Available data:
--- --- ---

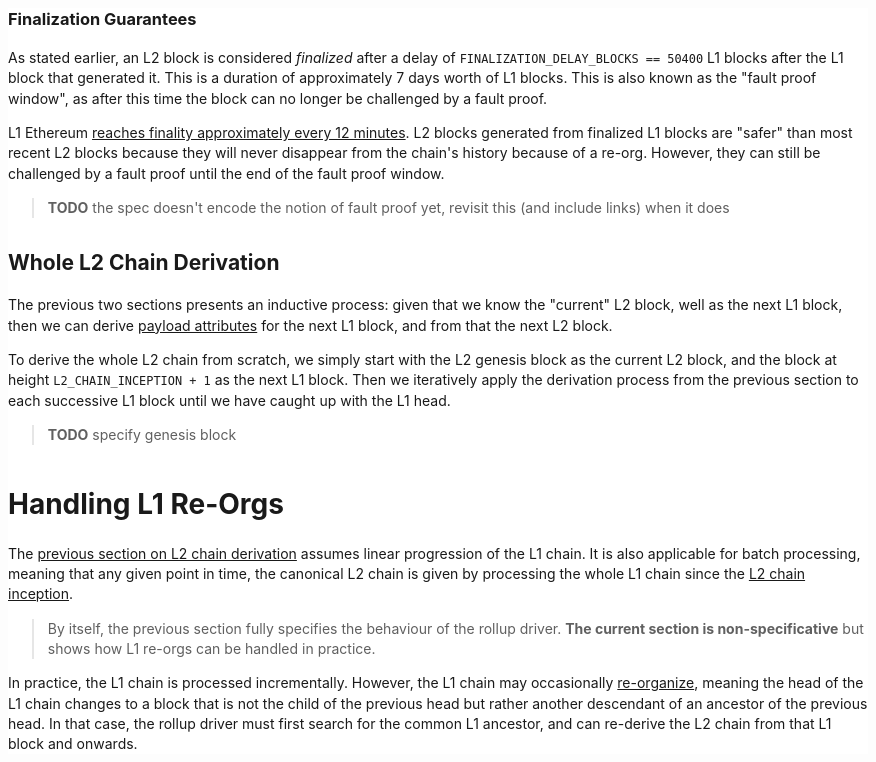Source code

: ### Finalization Guarantees

[finalization]: #finalization-guarantees

As stated earlier, an L2 block is considered *finalized* after a delay of `FINALIZATION_DELAY_BLOCKS == 50400` L1 blocks
after the L1 block that generated it. This is a duration of approximately 7 days worth of L1 blocks. This is also known
as the "fault proof window", as after this time the block can no longer be challenged by a fault proof.

L1 Ethereum [reaches finality approximately every 12 minutes][l1-finality]. L2 blocks generated from finalized L1 blocks
are "safer" than most recent L2 blocks because they will never disappear from the chain's history because of a re-org.
However, they can still be challenged by a fault proof until the end of the fault proof window.

[l1-finality]: https://www.paradigm.xyz/2021/07/ethereum-reorgs-after-the-merge/

> **TODO** the spec doesn't encode the notion of fault proof yet, revisit this (and include links) when it does

## Whole L2 Chain Derivation

The previous two sections presents an inductive process: given that we know the "current" L2 block, well as the next L1
block, then we can derive [payload attributes] for the next L1 block, and from that the next L2 block.

To derive the whole L2 chain from scratch, we simply start with the L2 genesis block as the current L2 block, and the
block at height `L2_CHAIN_INCEPTION + 1` as the next L1 block. Then we iteratively apply the derivation process from the
previous section to each successive L1 block until we have caught up with the L1 head.

> **TODO** specify genesis block

# Handling L1 Re-Orgs

[l1-reorgs]: #handling-L1-re-orgs

The [previous section on L2 chain derivation][l2-chain-derivation] assumes linear progression of the L1 chain. It is
also applicable for batch processing, meaning that any given point in time, the canonical L2 chain is given by
processing the whole L1 chain since the [L2 chain inception][g-inception].

> By itself, the previous section fully specifies the behaviour of the rollup driver. **The current section is
> non-specificative** but shows how L1 re-orgs can be handled in practice.

In practice, the L1 chain is processed incrementally. However, the L1 chain may occasionally [re-organize][g-reorg],
meaning the head of the L1 chain changes to a block that is not the child of the previous head but rather another
descendant of an ancestor of the previous head. In that case, the rollup driver must first search for the common L1
ancestor, and can re-derive the L2 chain from that L1 block and onwards.


[g-rollup-node]: glossary.md#rollup-node
[g-derivation]: glossary.md#L2-chain-derivation
[g-payload-attr]: glossary.md#payload-attributes
[g-block]: glossary.md#block
[g-exec-engine]: glossary.md#execution-engine
[g-reorg]: glossary.md#re-organization
[g-rollup-driver]: glossary.md#rollup-driver
[g-inception]: glossary.md#L2-chain-inception
[g-receipts]: glossary.md#receipt
[g-deposit-contract]: glossary.md#deposit-contract
[g-deposits]: glossary.md#deposits
[g-deposit-block]: glossary.md#deposit-block
[g-deposited]: glossary.md#deposited-transaction
[g-l1-attr-deposit]: glossary.md#l1-attributes-deposited-transaction
[g-user-deposited]: glossary.md#user-deposited-transaction
[g-l1-attr-predeploy]: glossary.md#l1-attributes-predeployed-contract
[g-depositing-call]: glossary.md#depositing-call
[g-depositing-transaction]: glossary.md#depositing-transaction
[l2-chain-derivation]: #l2-chain-derivation
[random]: https://eips.ethereum.org/EIPS/eip-4399
[deposit-contract-spec]: deposits.md#deposit-contract
[payload attributes]: #building-the-payload-attributes
[expanded-payload]: exec-engine.md#extended-payloadattributesv1
[`PayloadAttributesV1`]: https://github.com/ethereum/execution-apis/blob/main/src/engine/specification.md#payloadattributesv1
[json-rpc-info-1]: https://github.com/ethereum-optimism/optimistic-specs/blob/a3ffa9a8c825d155a0469659b3101db5f41eecc4/specs/rollup-node.md#from-l1-blocks-to-payload-attributes
[json-rpc-info-2]: https://github.com/ethereum-optimism/optimistic-specs/blob/a3ffa9a8c825d155a0469659b3101db5f41eecc4/specs/rollup-node.md#building-the-l2-block-with-the-execution-engine
[exec-engine]: exec-engine.md
[`engine_forkchoiceUpdatedV1`]: exec-engine.md#engine_forkchoiceUpdatedV1
[`engine_getPayloadV1`]: exec-engine.md#engine_executepayloadv1
[`engine_executePayloadV1`]: exec-engine.md#engine_executepayloadv1
[`ExecutionPayloadV1`]: https://github.com/ethereum/execution-apis/blob/main/src/engine/specification.md#executionpayloadv1
[error-handling]: #engine-api-error-handling
[merge]: https://ethereum.org/en/eth2/merge/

--- --- ---

Task prompt:
Leave out any pictures, please, and quote only the lines from the top of the data through the line that contains "[l1-reorgs]: #handling-L1-re-orgs".

Finished task:
Source code

: ### Finalization Guarantees

[finalization]: #finalization-guarantees

As stated earlier, an L2 block is considered *finalized* after a delay of `FINALIZATION_DELAY_BLOCKS == 50400` L1 blocks
after the L1 block that generated it. This is a duration of approximately 7 days worth of L1 blocks. This is also known
as the "fault proof window", as after this time the block can no longer be challenged by a fault proof.

L1 Ethereum [reaches finality approximately every 12 minutes][l1-finality]. L2 blocks generated from finalized L1 blocks
are "safer" than most recent L2 blocks because they will never disappear from the chain's history because of a re-org.
However, they can still be challenged by a fault proof until the end of the fault proof window.

[l1-finality]: https://www.paradigm.xyz/2021/07/ethereum-reorgs-after-the-merge/

> **TODO** the spec doesn't encode the notion of fault proof yet, revisit this (and include links) when it does

## Whole L2 Chain Derivation

The previous two sections presents an inductive process: given that we know the "current" L2 block, well as the next L1
block, then we can derive [payload attributes] for the next L1 block, and from that the next L2 block.

To derive the whole L2 chain from scratch, we simply start with the L2 genesis block as the current L2 block, and the
block at height `L2_CHAIN_INCEPTION + 1` as the next L1 block. Then we iteratively apply the derivation process from the
previous section to each successive L1 block until we have caught up with the L1 head.

> **TODO** specify genesis block

# Handling L1 Re-Orgs

[l1-reorgs]: #handling-L1-re-orgs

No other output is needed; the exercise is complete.